The Augmented Litany is followed by the special Litany for the Departed, in which we pray for all the fathers and brethren who have reposed. We beseech Christ the immortal King and our God to forgive them all their sins, voluntary and involuntary, and to grant them a place of repose and serenity in the dwellings of the righteous, and, admitting that there is no man who has not sinned in his life, we ask the Righteous Judge to grant them the Heavenly Kingdom wherein all the righteous find peace.

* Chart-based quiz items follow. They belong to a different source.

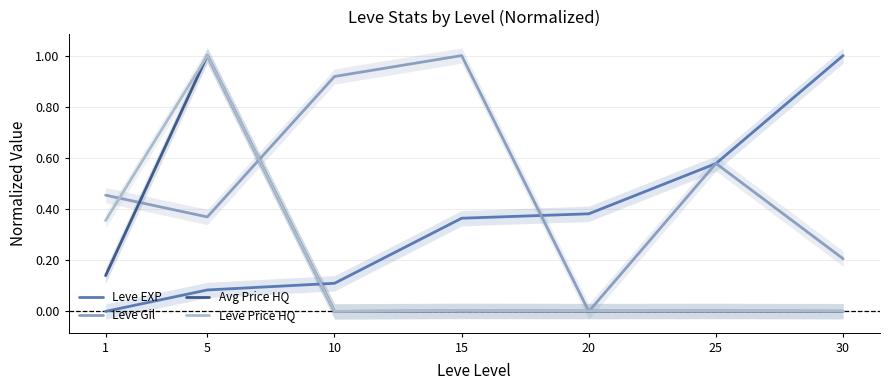

Reading left to right, transcribe all the data shown in this chart.

Leve EXP: 1=0.0	5=0.1	10=0.1	15=0.4	20=0.4	25=0.6	30=1.0
Leve Gil: 1=0.5	5=0.4	10=0.9	15=1.0	20=0.0	25=0.6	30=0.2
Avg Price HQ: 1=0.1	5=1.0	10=0.0	15=0.0	20=0.0	25=0.0	30=0.0
Leve Price HQ: 1=0.4	5=1.0	10=0.0	15=0.0	20=0.0	25=0.0	30=0.0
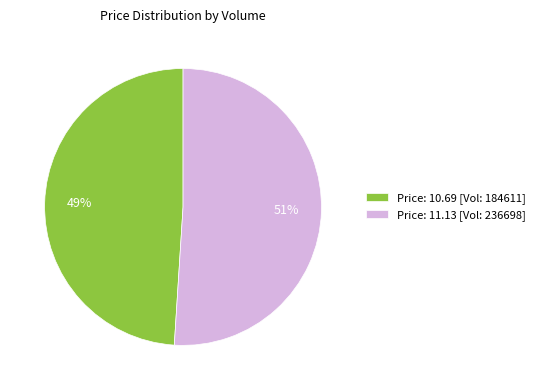

Does any single category account for the majority?

Yes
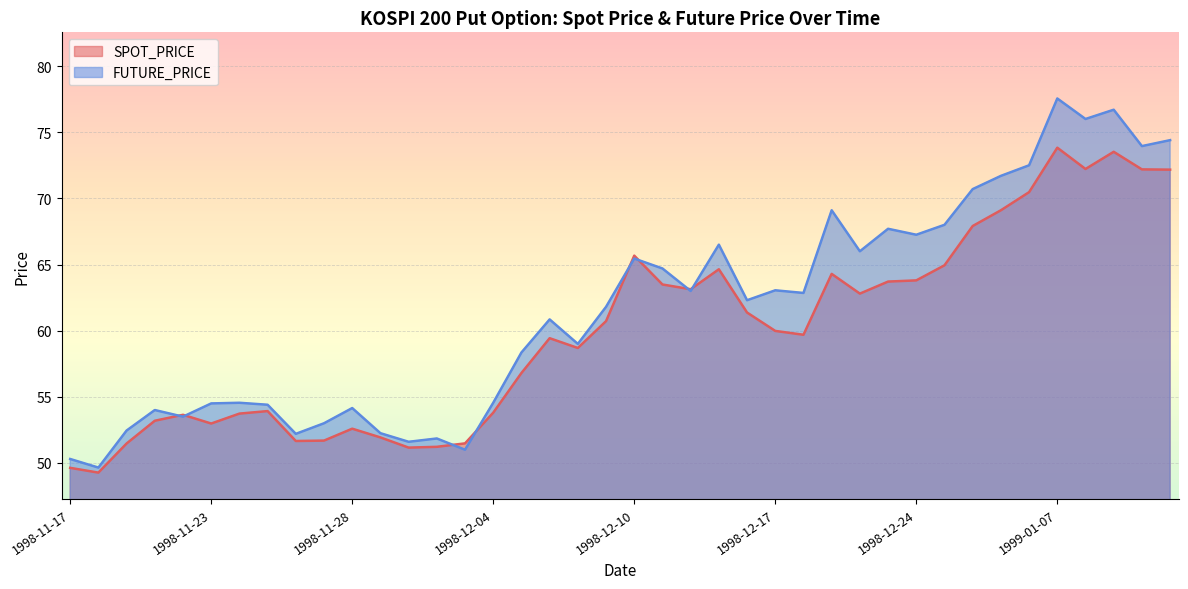

List the labels in order of FUTURE_PRICE value, smallest first.

1998-11-18, 1998-11-17, 1998-12-03, 1998-12-01, 1998-12-02, 1998-11-26, 1998-11-30, 1998-11-19, 1998-11-27, 1998-11-21, 1998-11-20, 1998-11-28, 1998-11-25, 1998-11-23, 1998-11-24, 1998-12-04, 1998-12-05, 1998-12-08, 1998-12-07, 1998-12-09, 1998-12-16, 1998-12-18, 1998-12-14, 1998-12-17, 1998-12-11, 1998-12-10, 1998-12-22, 1998-12-15, 1998-12-24, 1998-12-23, 1998-12-28, 1998-12-21, 1999-01-04, 1999-01-05, 1999-01-06, 1999-01-12, 1999-01-13, 1999-01-08, 1999-01-11, 1999-01-07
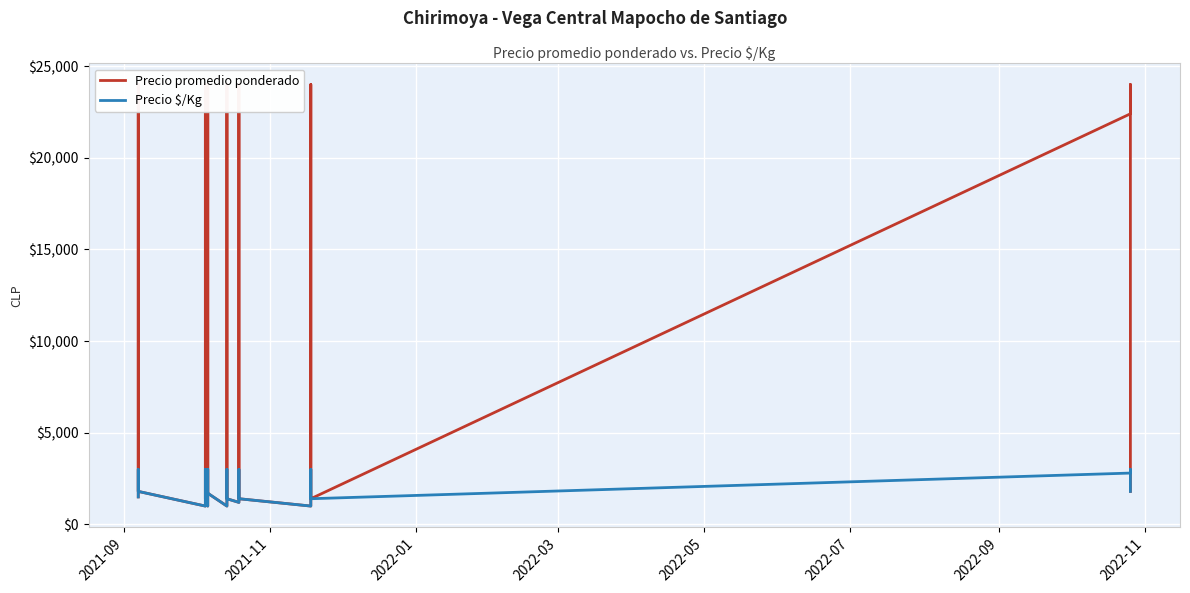

True or false: Precio $/Kg and Precio promedio ponderado intersect in this chart.

False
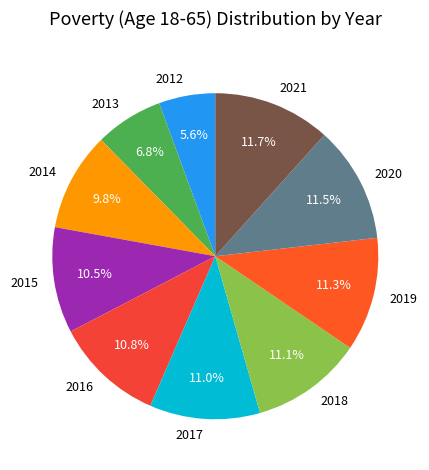

What portion of the pie excludes 2015?

89.5%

The Litany for the Catechumens is then recited, in which we ask the Lord to have mercy on them and establish them in the truths of the Holy Faith ("reveal unto them the Gospel of righteousness") and make them worthy of Holy Baptism ("unite them to His Holy, Catholic and Apostolic Church"). During this litany the priest opens the Antimins on the Altar, and the litany ends with the exclamation, "that with us they also may glorify...;" in other words, that they (the catechumens) might together with us (the faithful) glorify the all-honorable and great name of the Father, Son and Holy Spirit. Then the catechumens are requested to depart from the church building: "As many as are catechumens, depart..." Catechumens exist even today as people prepare to become Orthodox all over the world, pagans (in China, Japan, Siberia, Africa), Muslims, and Jews  - as well as those coming into the Orthodox Church from the schismatic and heretical traditions of the Western denominations. They are all in need of the mercy of God, and therefore we are obliged to pray for them. These words for the catechumens to depart from the church building should also be a warning to us, even if there are no actual catechumens among us. We, the baptized, sin frequently and often without repentance are present in the church, lacking the requisite preparation and having in our hearts hostility and envy against our fellow men. Therefore, with the solemn and threatening words, "catechumens depart," we as unworthy ones should examine ourselves closely and ponder our unworthiness, asking forgiveness from our personal enemies, often imagined, and ask the Lord God for the forgiveness of our sins with the firm resolve to do better.

With the words, "As many as are of the faithful, again and again, in peace let us pray to the Lord," the Liturgy of the Faithful begins.